ASSIGNED TASK: Pictures are to be left out, and only the lines below starting at the one with "Media et édition" and ending at the one with "دانلود آهنگ جدید یوسف" are to be reproduced, each exactly, both ends included.
######
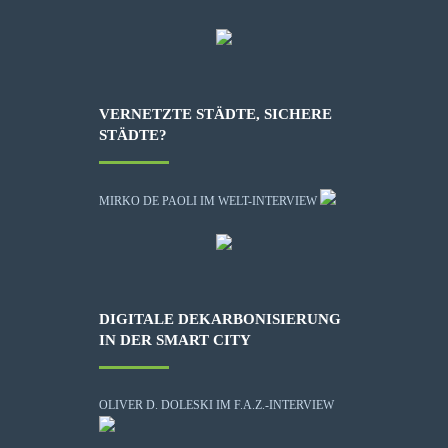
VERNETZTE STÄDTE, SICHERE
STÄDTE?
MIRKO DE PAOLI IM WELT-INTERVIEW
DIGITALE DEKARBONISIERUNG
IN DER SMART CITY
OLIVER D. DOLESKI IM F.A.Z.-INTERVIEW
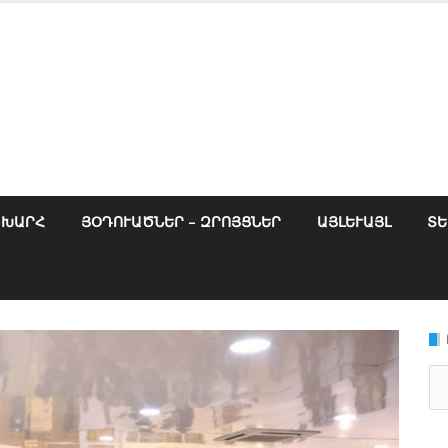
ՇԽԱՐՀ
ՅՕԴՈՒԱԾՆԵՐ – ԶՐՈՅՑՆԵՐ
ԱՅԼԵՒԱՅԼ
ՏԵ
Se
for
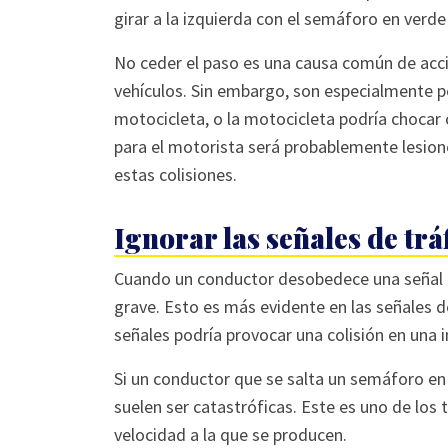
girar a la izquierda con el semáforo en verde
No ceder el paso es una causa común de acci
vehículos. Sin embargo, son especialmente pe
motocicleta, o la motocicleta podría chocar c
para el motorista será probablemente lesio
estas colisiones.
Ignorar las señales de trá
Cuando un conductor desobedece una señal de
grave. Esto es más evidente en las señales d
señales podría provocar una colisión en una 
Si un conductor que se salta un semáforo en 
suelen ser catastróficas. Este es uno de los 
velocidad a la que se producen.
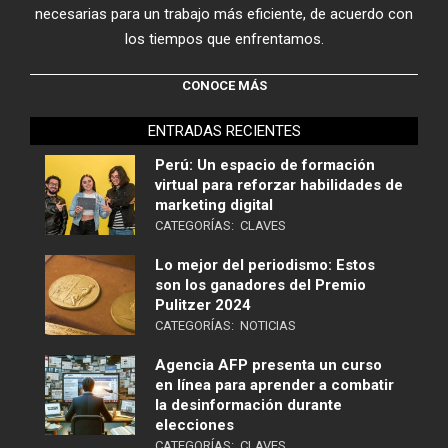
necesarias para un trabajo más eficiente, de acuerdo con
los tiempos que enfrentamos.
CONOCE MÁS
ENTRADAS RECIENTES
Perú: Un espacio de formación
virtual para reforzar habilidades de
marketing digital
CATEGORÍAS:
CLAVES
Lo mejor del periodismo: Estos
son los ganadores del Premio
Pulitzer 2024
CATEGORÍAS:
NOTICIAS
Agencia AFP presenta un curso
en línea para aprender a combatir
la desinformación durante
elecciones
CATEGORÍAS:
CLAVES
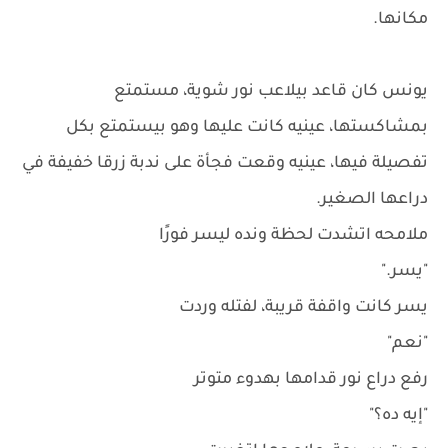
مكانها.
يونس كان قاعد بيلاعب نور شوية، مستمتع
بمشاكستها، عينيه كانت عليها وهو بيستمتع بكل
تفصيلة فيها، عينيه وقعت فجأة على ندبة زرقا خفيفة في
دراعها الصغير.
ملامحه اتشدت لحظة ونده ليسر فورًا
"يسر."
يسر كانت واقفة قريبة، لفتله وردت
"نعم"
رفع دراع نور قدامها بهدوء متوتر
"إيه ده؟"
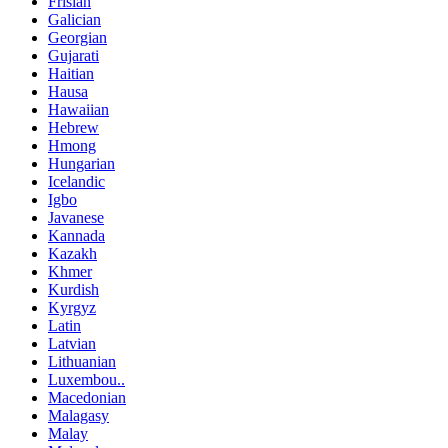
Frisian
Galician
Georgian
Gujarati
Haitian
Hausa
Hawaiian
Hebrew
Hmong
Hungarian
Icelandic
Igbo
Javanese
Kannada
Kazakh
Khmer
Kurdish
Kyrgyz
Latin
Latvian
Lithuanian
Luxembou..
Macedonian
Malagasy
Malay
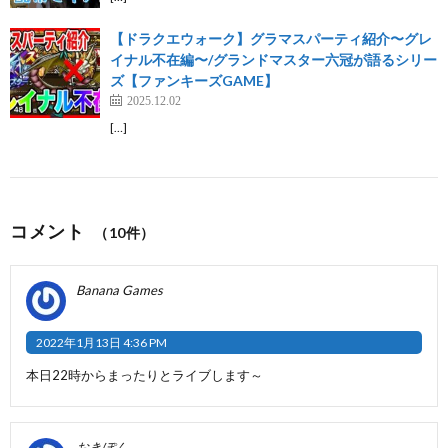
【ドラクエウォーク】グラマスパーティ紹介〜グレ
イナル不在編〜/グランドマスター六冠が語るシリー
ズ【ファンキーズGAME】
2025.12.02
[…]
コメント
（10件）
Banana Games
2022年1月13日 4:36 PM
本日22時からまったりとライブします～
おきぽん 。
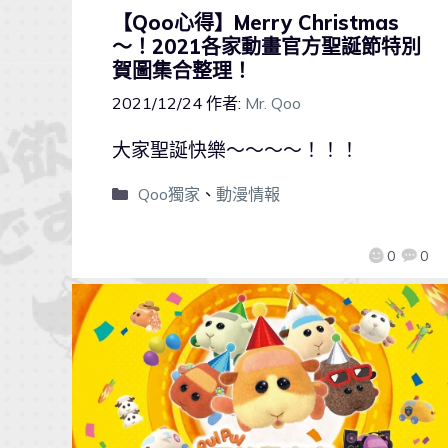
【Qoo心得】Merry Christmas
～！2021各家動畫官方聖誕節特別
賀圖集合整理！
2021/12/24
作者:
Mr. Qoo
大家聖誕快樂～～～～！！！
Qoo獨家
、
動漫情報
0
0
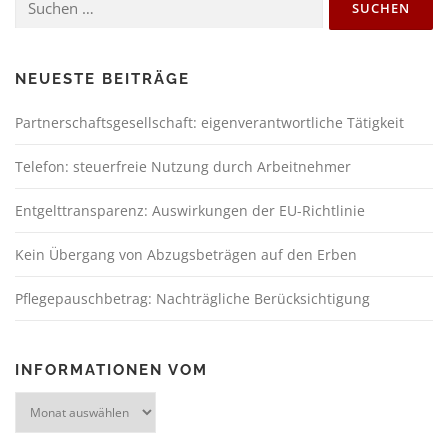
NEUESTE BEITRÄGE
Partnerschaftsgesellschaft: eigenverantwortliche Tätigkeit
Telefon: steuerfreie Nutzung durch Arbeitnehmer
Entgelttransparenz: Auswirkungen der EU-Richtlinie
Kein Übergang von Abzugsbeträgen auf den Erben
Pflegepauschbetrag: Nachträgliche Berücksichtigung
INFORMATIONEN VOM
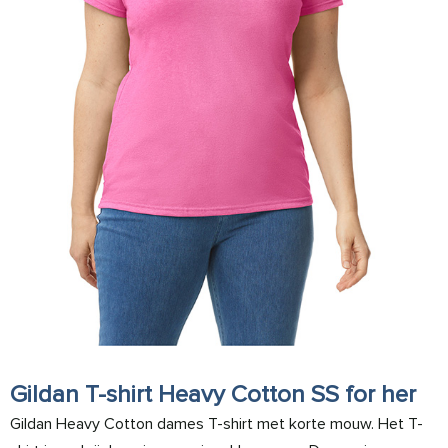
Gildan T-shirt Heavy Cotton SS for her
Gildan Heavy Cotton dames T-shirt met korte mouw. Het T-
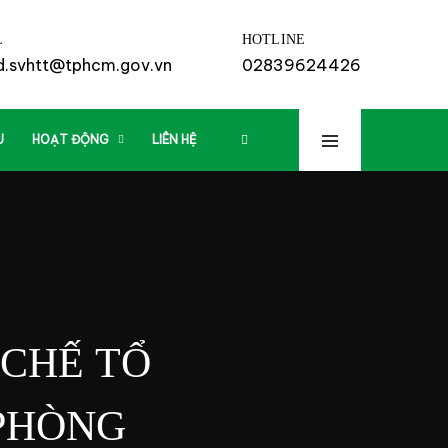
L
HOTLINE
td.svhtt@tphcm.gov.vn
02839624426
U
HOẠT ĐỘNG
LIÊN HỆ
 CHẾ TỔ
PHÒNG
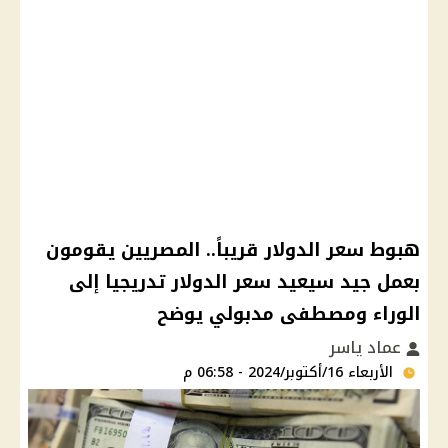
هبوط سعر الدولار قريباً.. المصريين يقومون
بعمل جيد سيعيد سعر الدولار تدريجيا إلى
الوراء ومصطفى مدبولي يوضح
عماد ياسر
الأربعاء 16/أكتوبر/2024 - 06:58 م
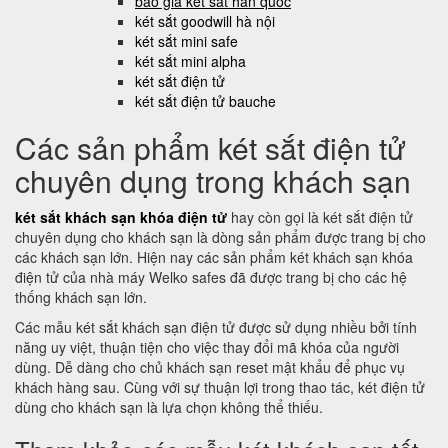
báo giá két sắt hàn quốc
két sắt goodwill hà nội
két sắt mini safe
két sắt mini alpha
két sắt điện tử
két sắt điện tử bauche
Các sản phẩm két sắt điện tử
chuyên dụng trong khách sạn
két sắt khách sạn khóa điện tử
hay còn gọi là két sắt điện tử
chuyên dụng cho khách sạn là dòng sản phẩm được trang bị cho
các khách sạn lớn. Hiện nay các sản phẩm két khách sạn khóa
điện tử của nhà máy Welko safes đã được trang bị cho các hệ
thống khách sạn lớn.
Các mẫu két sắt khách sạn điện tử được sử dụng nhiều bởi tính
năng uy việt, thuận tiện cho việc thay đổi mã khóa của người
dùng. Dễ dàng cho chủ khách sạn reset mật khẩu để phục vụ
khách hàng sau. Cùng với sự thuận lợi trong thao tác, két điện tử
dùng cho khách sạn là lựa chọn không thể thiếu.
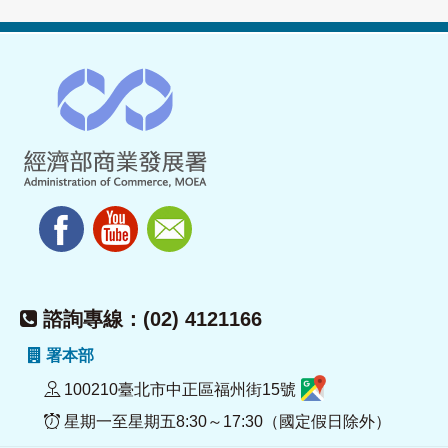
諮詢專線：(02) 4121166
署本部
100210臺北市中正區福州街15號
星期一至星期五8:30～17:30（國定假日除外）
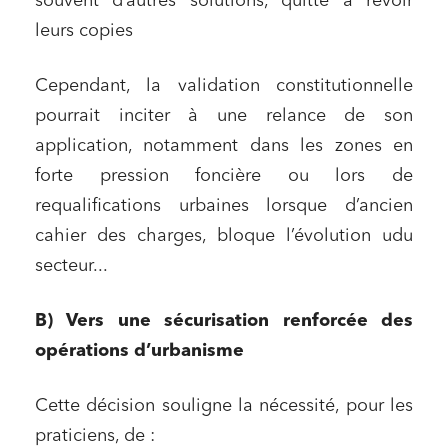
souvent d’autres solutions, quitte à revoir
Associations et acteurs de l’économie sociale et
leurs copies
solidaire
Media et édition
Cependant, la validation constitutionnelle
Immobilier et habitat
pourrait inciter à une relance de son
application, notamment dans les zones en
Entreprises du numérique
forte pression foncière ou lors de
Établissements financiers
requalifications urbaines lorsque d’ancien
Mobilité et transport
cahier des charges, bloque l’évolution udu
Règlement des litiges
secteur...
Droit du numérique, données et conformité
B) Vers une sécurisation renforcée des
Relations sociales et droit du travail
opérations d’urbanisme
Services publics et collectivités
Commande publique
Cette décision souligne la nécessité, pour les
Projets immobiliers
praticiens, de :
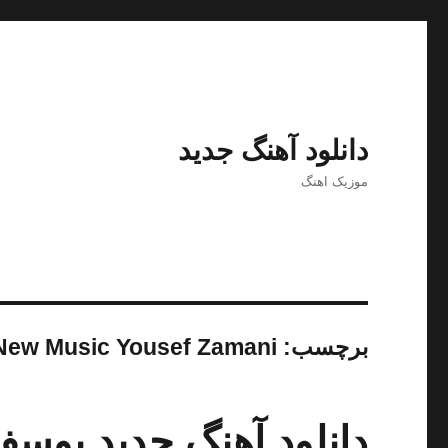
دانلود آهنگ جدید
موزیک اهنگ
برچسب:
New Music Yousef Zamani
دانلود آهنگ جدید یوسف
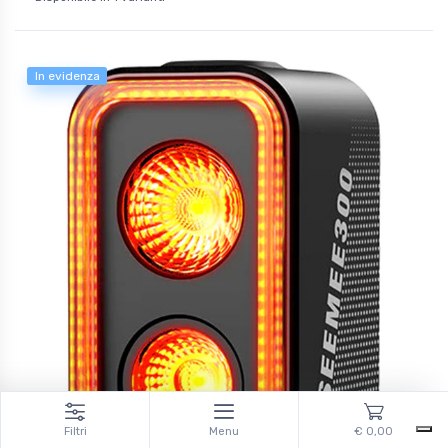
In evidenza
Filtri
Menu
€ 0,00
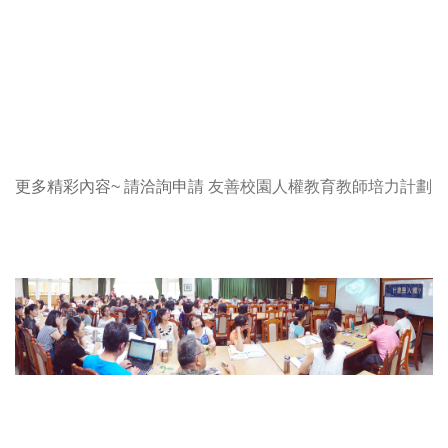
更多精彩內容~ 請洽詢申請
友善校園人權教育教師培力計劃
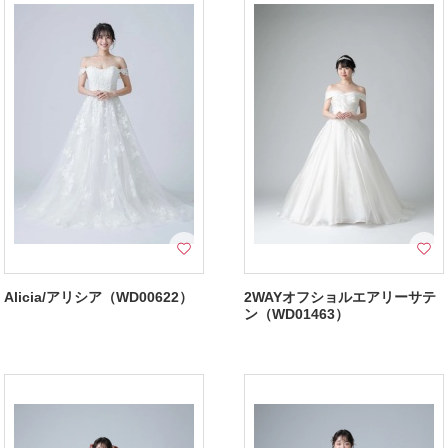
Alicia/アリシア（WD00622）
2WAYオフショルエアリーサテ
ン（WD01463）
######
SOLUTION TO THIS TASK:
Media et édition
Cependant, la validation constitutionnelle
Immobilier et habitat
pourrait inciter à une relance de son
application, notamment dans les zones en
Entreprises du numérique
forte pression foncière ou lors de
Établissements financiers
requalifications urbaines lorsque d’ancien
Mobilité et transport
cahier des charges, bloque l’évolution udu
Règlement des litiges
secteur...
Droit du numérique, données et conformité
B) Vers une sécurisation renforcée des
Relations sociales et droit du travail
opérations d’urbanisme
Services publics et collectivités
Commande publique
Cette décision souligne la nécessité, pour les
Projets immobiliers
praticiens, de :
دانلود آهنگ جدید
موزیک اهنگ
برچسب:
New Music Yousef Zamani
دانلود آهنگ جدید یوسف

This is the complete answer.